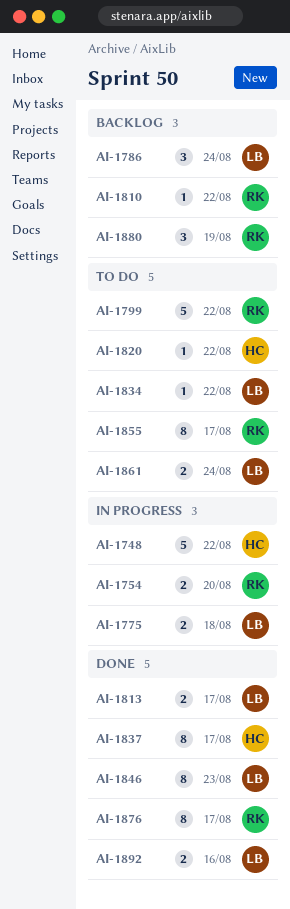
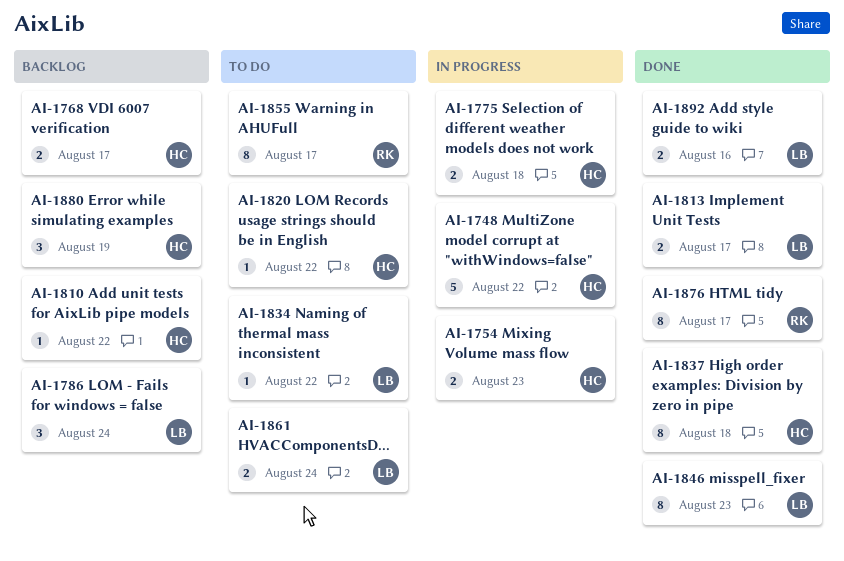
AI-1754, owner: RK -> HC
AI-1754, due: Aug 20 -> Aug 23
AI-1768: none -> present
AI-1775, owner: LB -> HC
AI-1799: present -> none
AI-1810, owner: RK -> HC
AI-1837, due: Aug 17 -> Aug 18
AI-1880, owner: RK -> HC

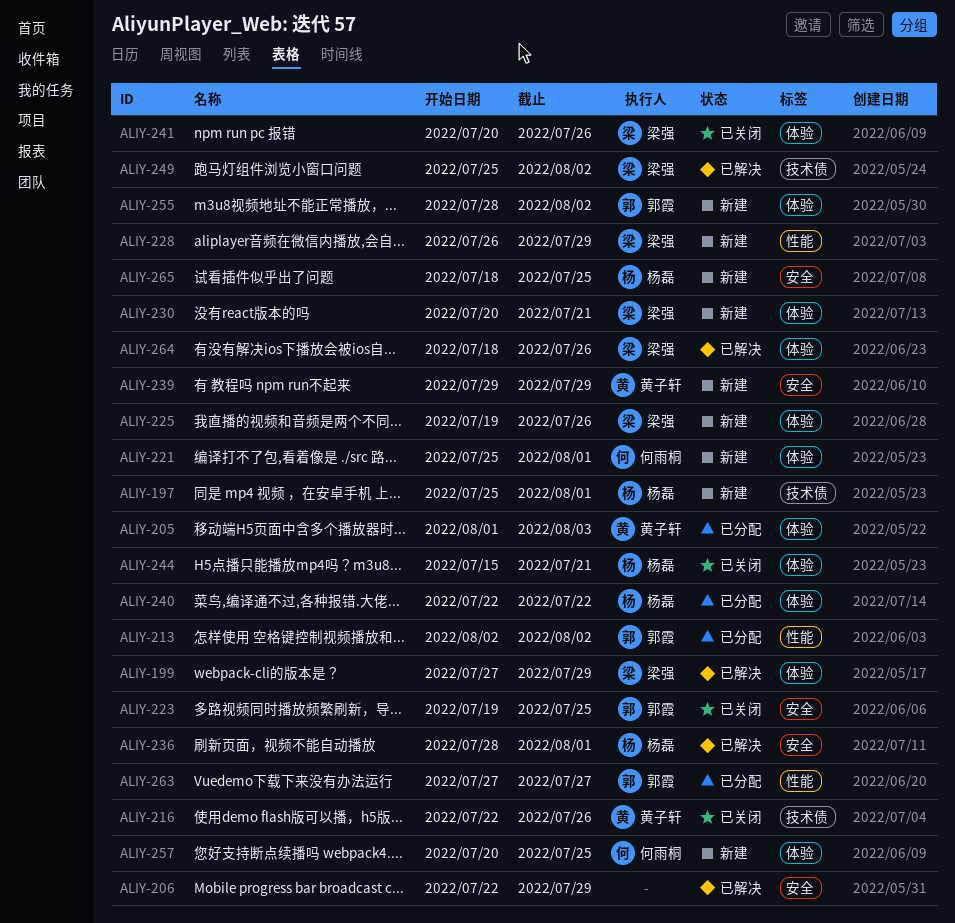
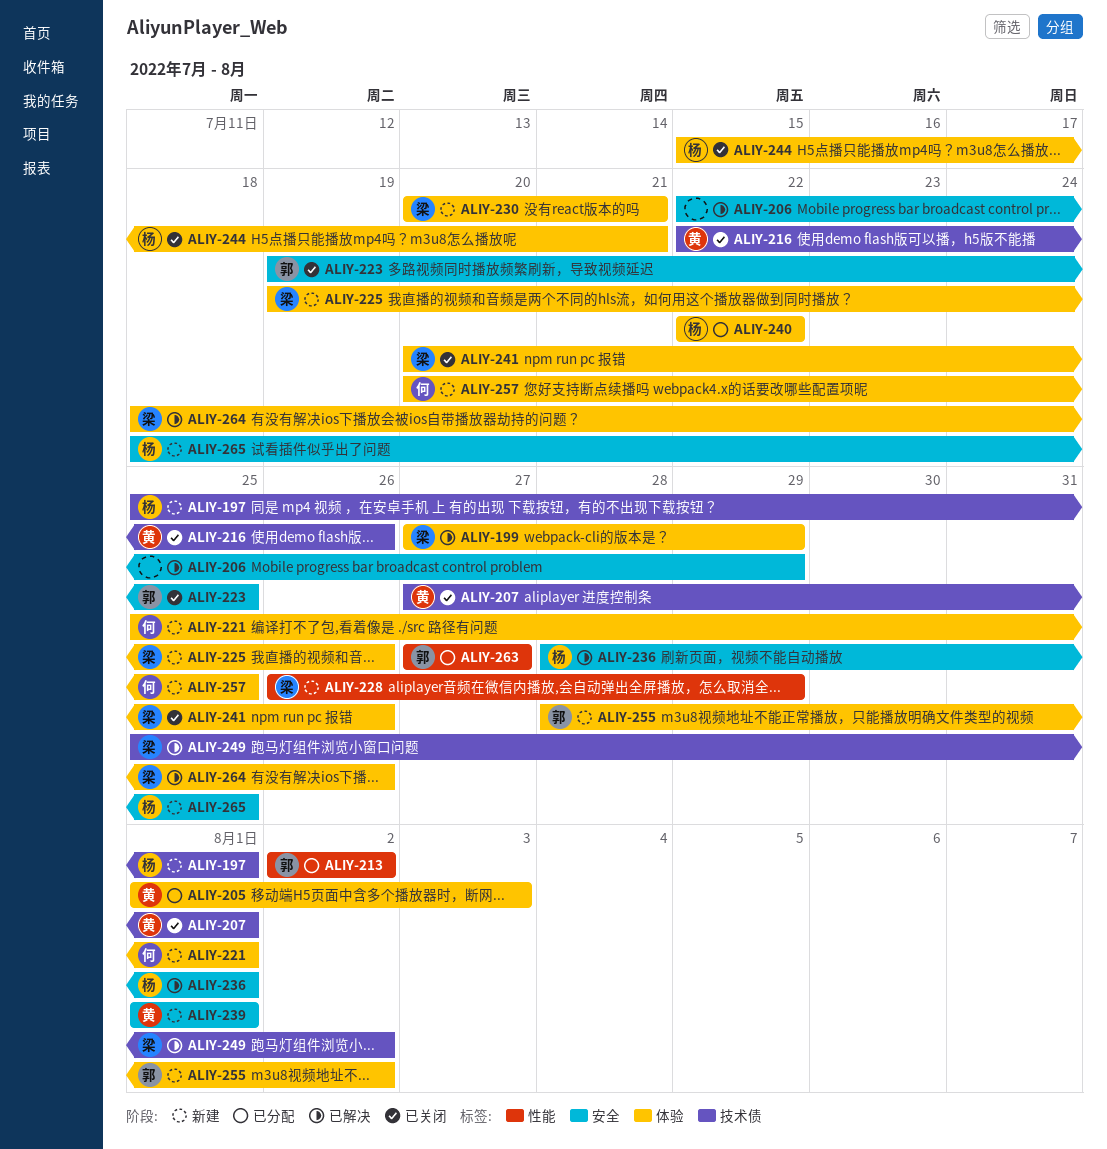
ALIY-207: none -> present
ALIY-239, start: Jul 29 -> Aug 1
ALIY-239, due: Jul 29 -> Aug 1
══════
Task directions
Your copy should hold exactly the lines from the line bearing "AI-1810, owner: RK -> HC" through the end of the data, both included, and no pictures or anything further.

Result of this task
AI-1810, owner: RK -> HC
AI-1837, due: Aug 17 -> Aug 18
AI-1880, owner: RK -> HC

ALIY-207: none -> present
ALIY-239, start: Jul 29 -> Aug 1
ALIY-239, due: Jul 29 -> Aug 1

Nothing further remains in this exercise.